## [Task directions]
The whole listing below needs to be duplicated exactly, pictures aside.

__________

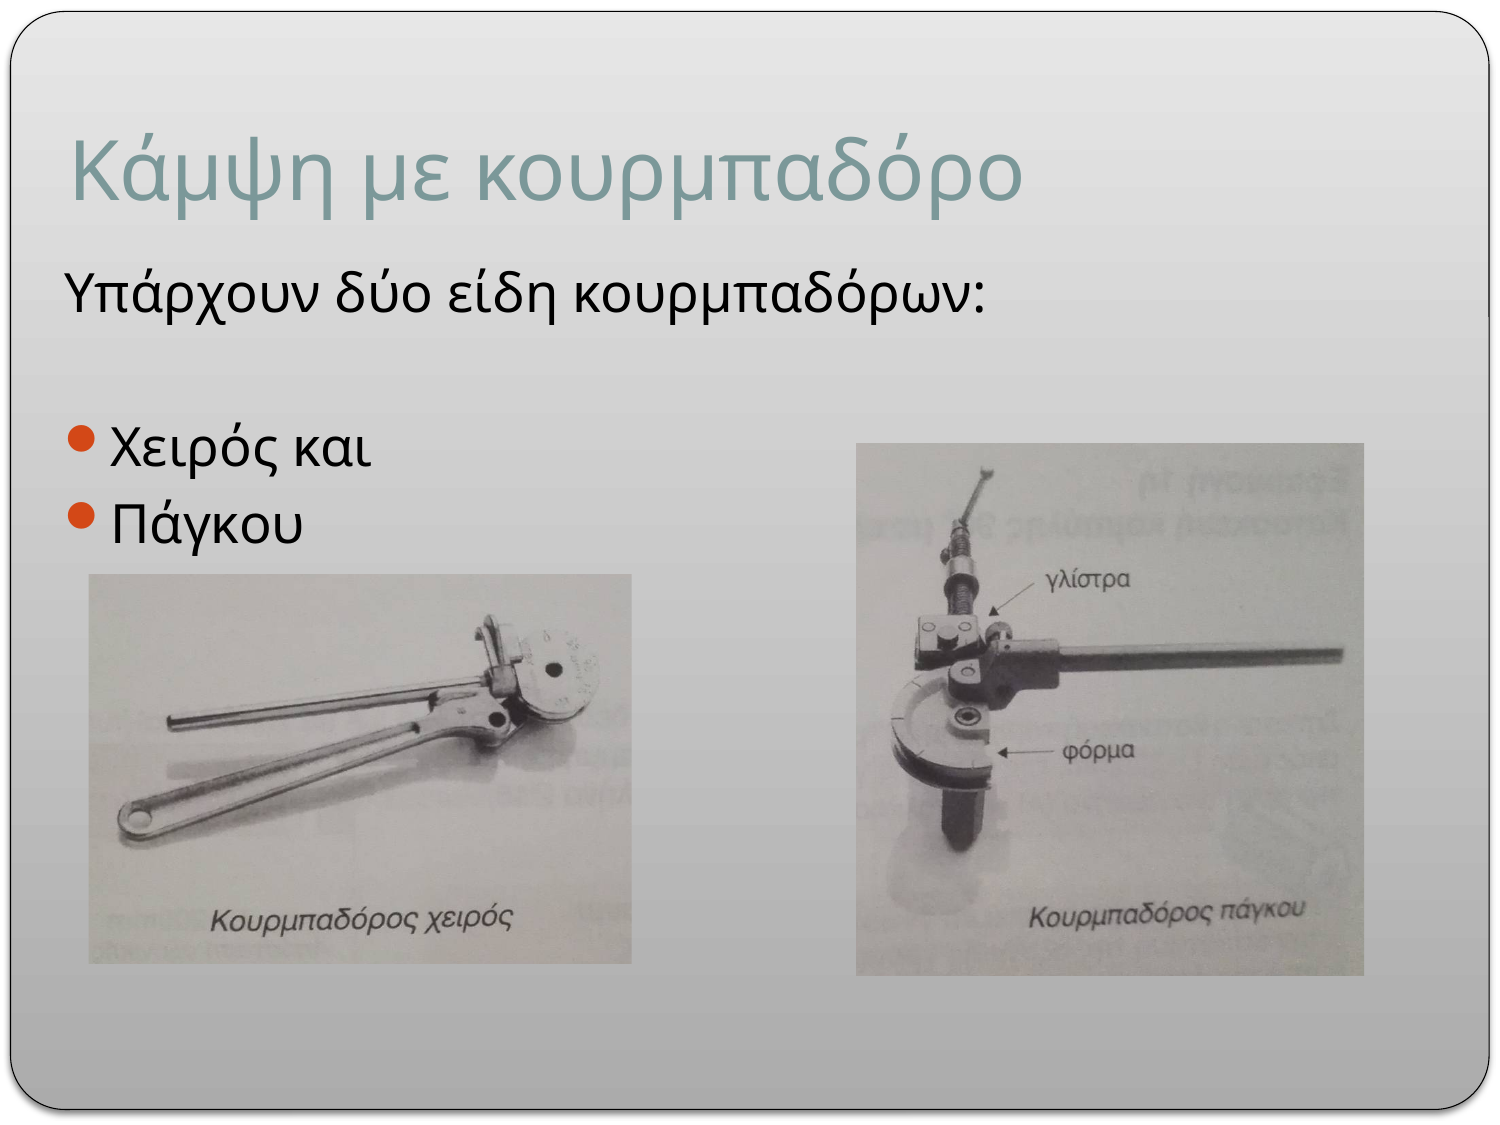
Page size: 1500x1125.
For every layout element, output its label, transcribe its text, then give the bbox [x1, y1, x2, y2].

picture [88, 573, 632, 965]
list Υπάρχουν δύο είδη κουρμπαδόρων: Χειρός και Πάγκου [49, 250, 1445, 1001]
title Κάμψη με κουρμπαδόρο [53, 45, 1329, 233]
picture [855, 443, 1365, 977]
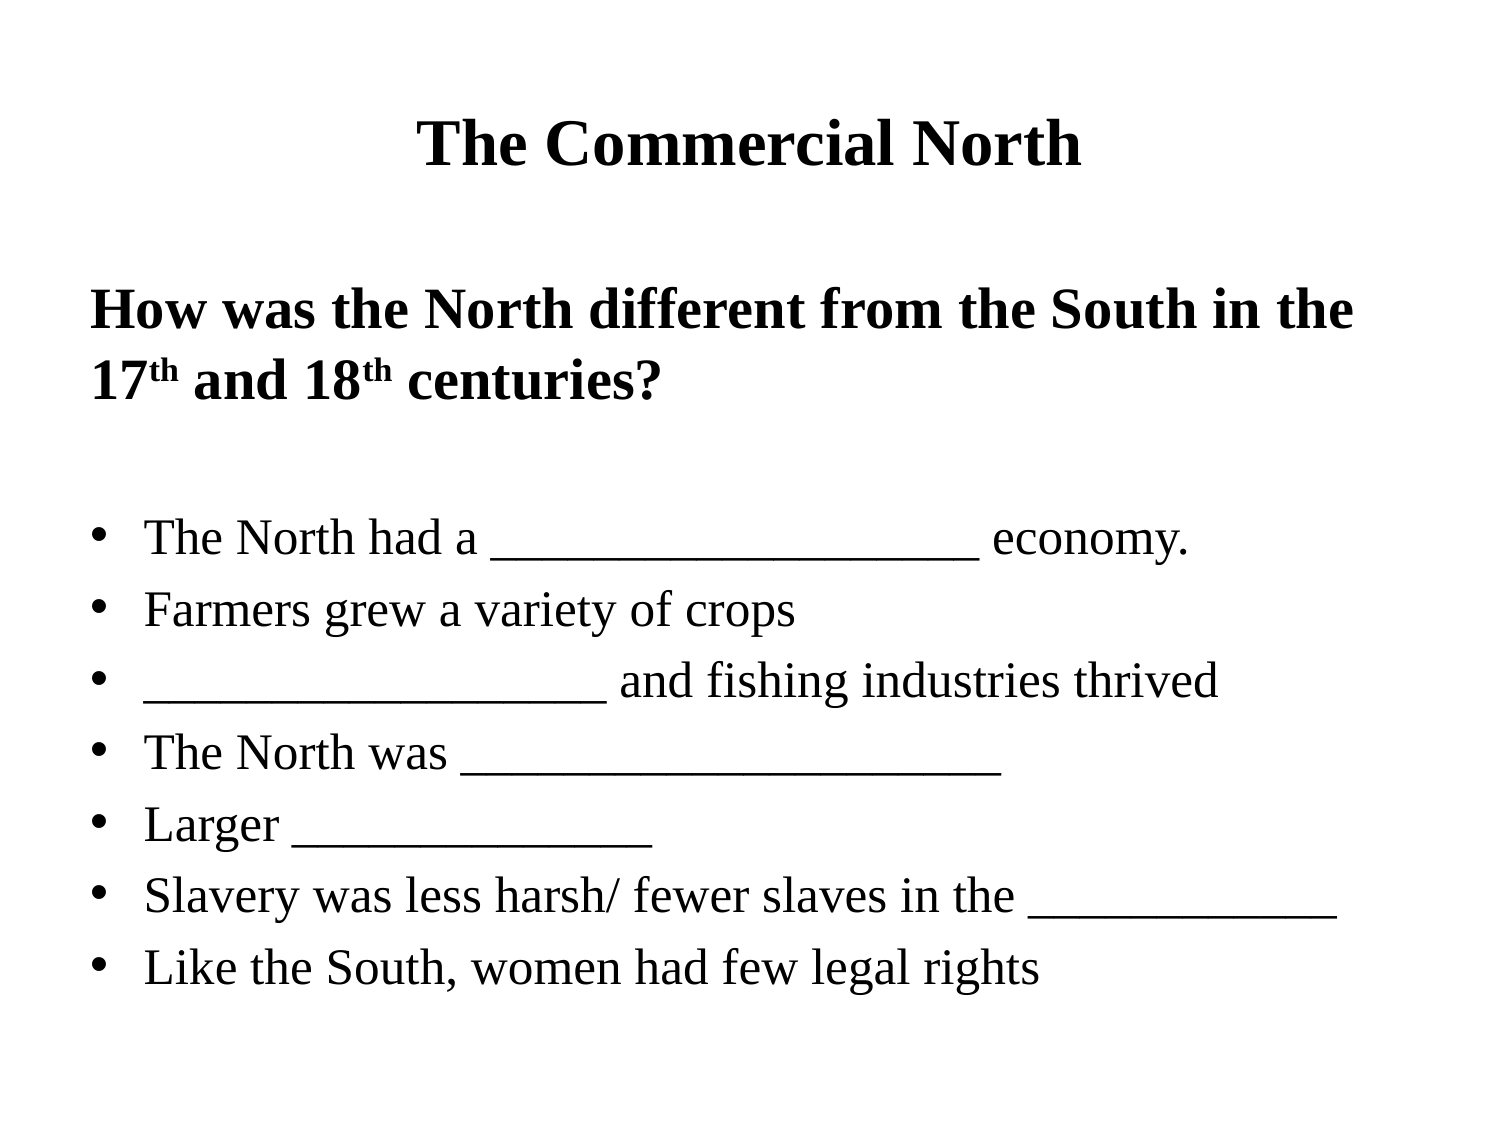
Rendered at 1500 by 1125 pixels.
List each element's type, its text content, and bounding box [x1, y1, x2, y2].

title The Commercial North [75, 45, 1425, 233]
list How was the North different from the South in the 17th and 18th centuries? The North had a ___________________ economy. Farmers grew a variety of crops __________________ and fishing industries thrived The North was _____________________ Larger ______________ Slavery was less harsh/ fewer slaves in the ____________ Like the South, women had few legal rights [75, 262, 1425, 1005]
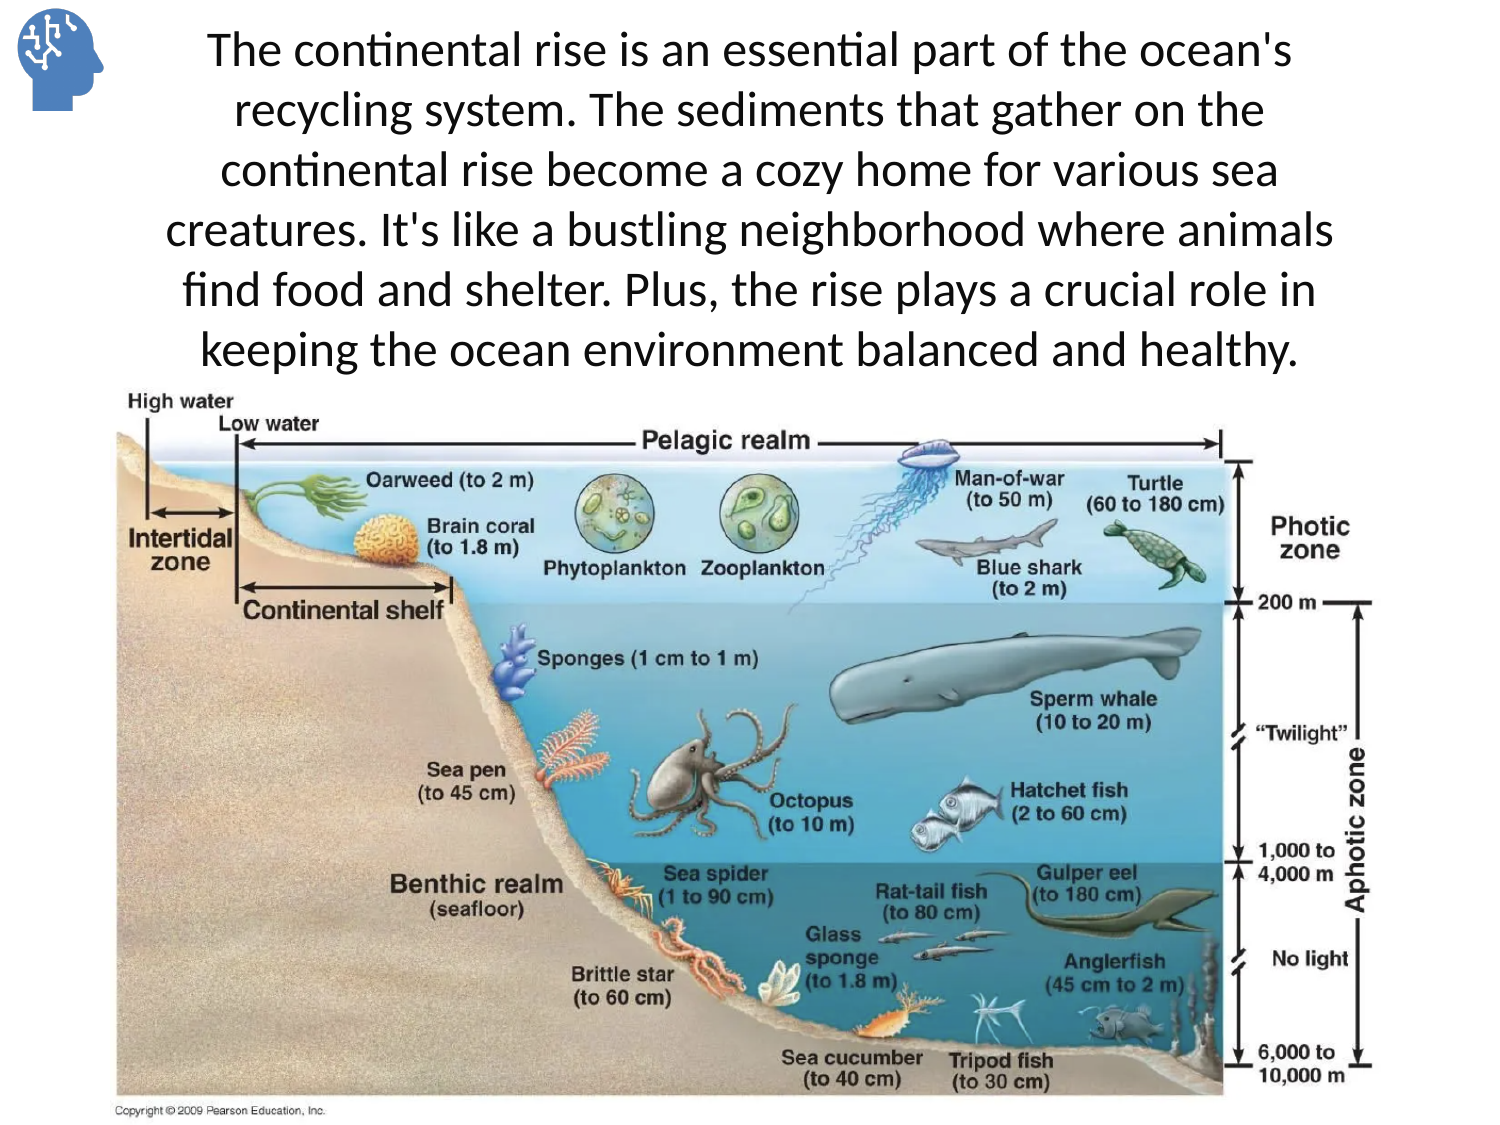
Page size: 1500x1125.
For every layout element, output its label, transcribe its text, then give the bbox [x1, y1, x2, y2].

text_box The continental rise is an essential part of the ocean's recycling system. The sediments that gather on the continental rise become a cozy home for various sea creatures. It's like a bustling neighborhood where animals find food and shelter. Plus, the rise plays a crucial role in keeping the ocean environment balanced and healthy. [130, 100, 1370, 293]
text_box [0, 0, 121, 121]
picture [98, 375, 1402, 1125]
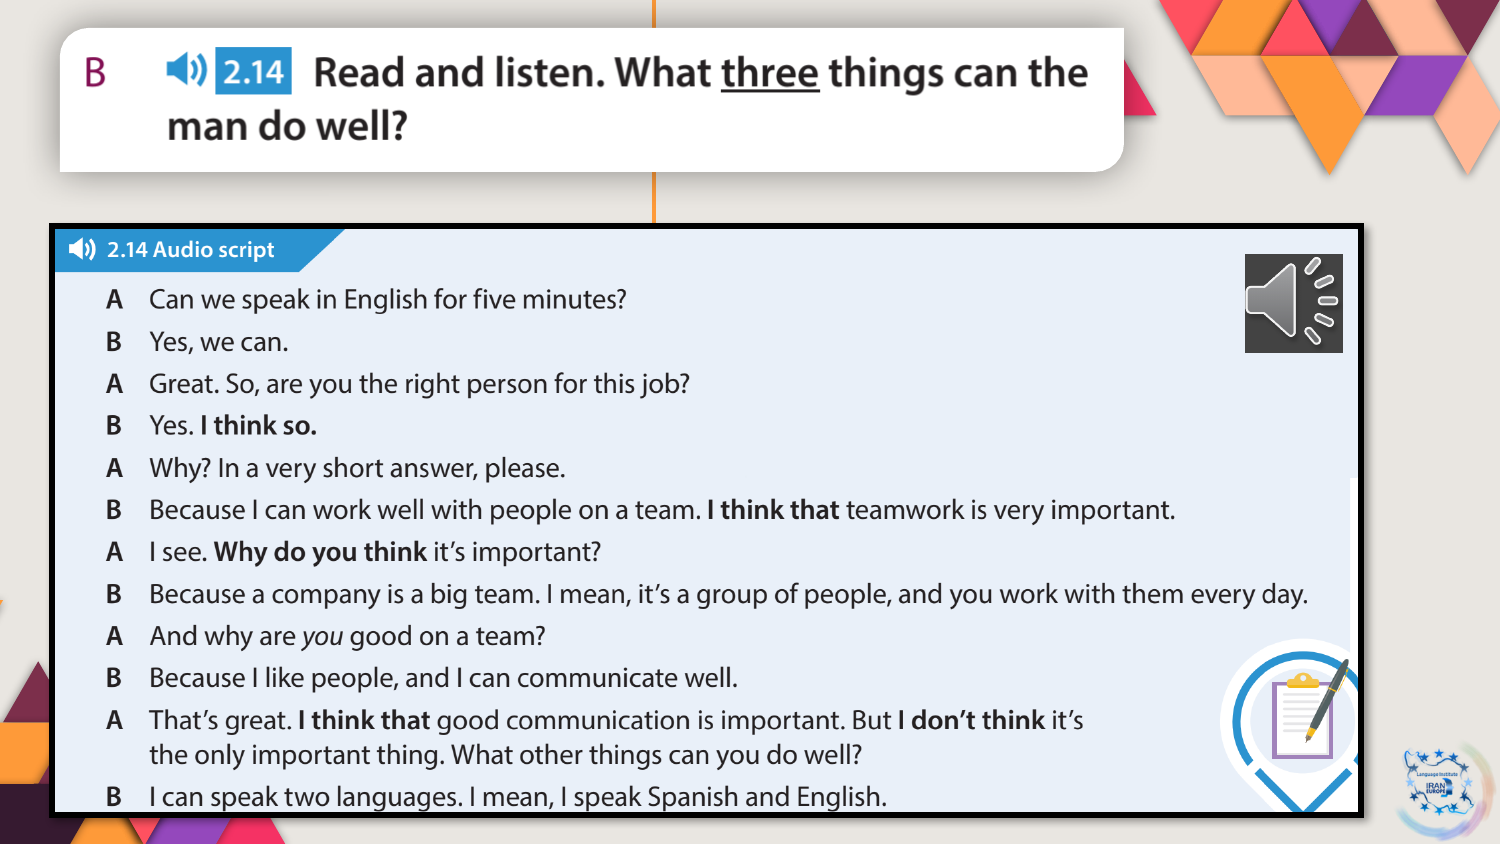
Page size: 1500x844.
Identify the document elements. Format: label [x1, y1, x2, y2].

picture [1390, 737, 1500, 844]
picture [54, 228, 1358, 813]
picture [66, 34, 1117, 165]
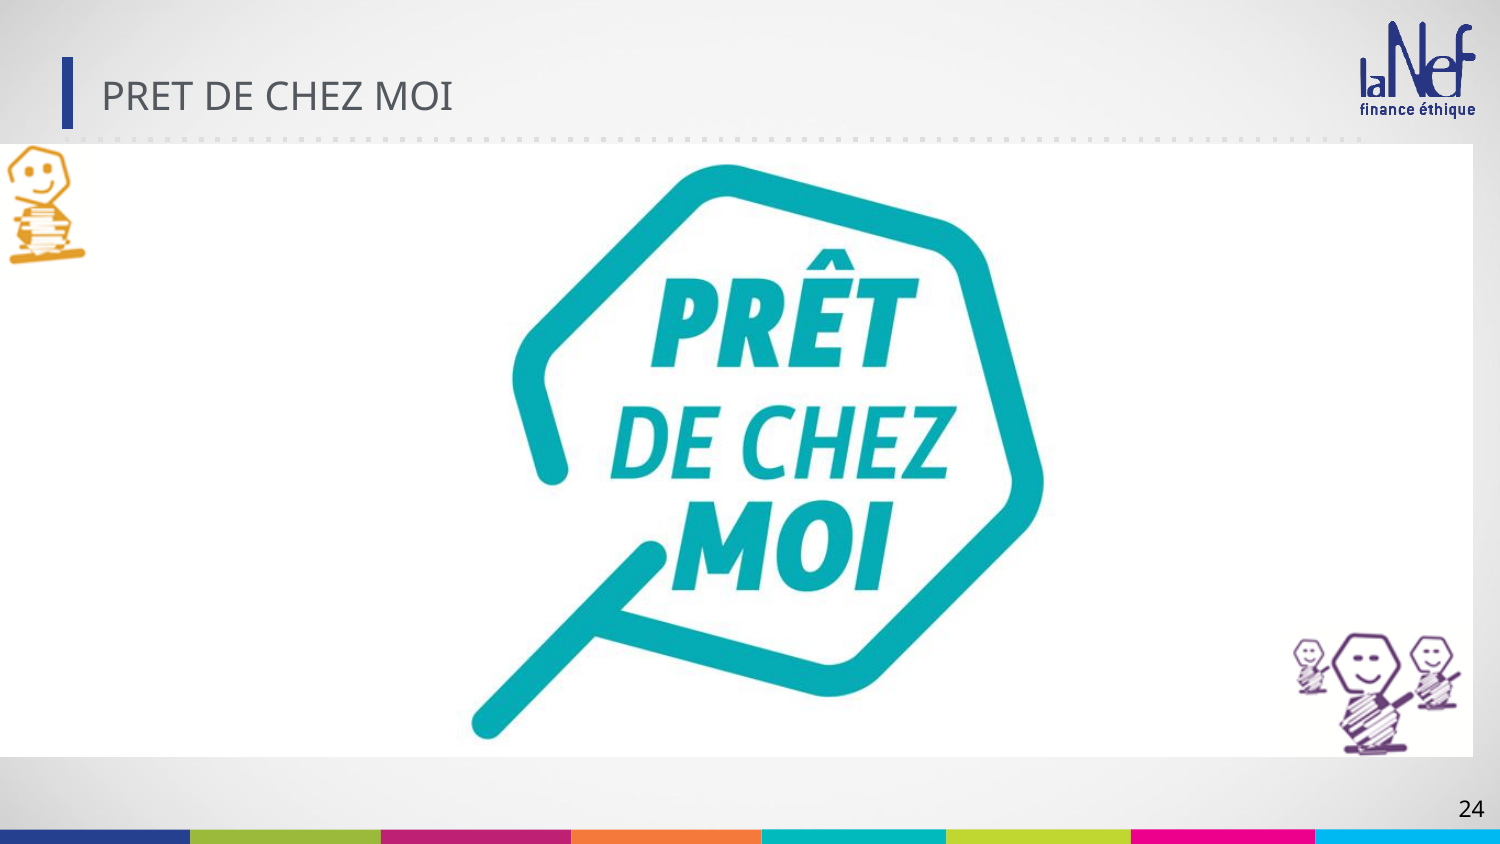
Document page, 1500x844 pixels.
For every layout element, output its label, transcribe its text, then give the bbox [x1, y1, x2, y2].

picture [0, 0, 1500, 829]
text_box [0, 829, 759, 844]
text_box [61, 56, 1364, 140]
text_box 24 [1149, 786, 1500, 828]
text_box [761, 829, 1500, 844]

__________

## [Solution to the problem]
Page size: 1500x1125.
For every layout element, output its label, transcribe its text, then give the bbox [x1, y1, x2, y2].

picture [88, 573, 632, 965]
list Υπάρχουν δύο είδη κουρμπαδόρων: Χειρός και Πάγκου [49, 250, 1445, 1001]
title Κάμψη με κουρμπαδόρο [53, 45, 1329, 233]
picture [855, 443, 1365, 977]
Rendered at 1500 by 1125 pixels.
List each element's type, its text content, and bounding box [x1, y1, x2, y2].

title The Commercial North [75, 45, 1425, 233]
list How was the North different from the South in the 17th and 18th centuries? The North had a ___________________ economy. Farmers grew a variety of crops __________________ and fishing industries thrived The North was _____________________ Larger ______________ Slavery was less harsh/ fewer slaves in the ____________ Like the South, women had few legal rights [75, 262, 1425, 1005]
Page size: 1500x1125.
For every layout element, output its label, transcribe its text, then give the bbox [x1, y1, x2, y2].

text_box The continental rise is an essential part of the ocean's recycling system. The sediments that gather on the continental rise become a cozy home for various sea creatures. It's like a bustling neighborhood where animals find food and shelter. Plus, the rise plays a crucial role in keeping the ocean environment balanced and healthy. [130, 100, 1370, 293]
text_box [0, 0, 121, 121]
picture [98, 375, 1402, 1125]
Page size: 1500x844.
Identify the document elements. Format: label [x1, y1, x2, y2].

picture [1390, 737, 1500, 844]
picture [54, 228, 1358, 813]
picture [66, 34, 1117, 165]
Document page, 1500x844 pixels.
For every layout element, output its label, transcribe its text, then give the bbox [x1, y1, x2, y2].

picture [0, 0, 1500, 829]
text_box [0, 829, 759, 844]
text_box [61, 56, 1364, 140]
text_box 24 [1149, 786, 1500, 828]
text_box [761, 829, 1500, 844]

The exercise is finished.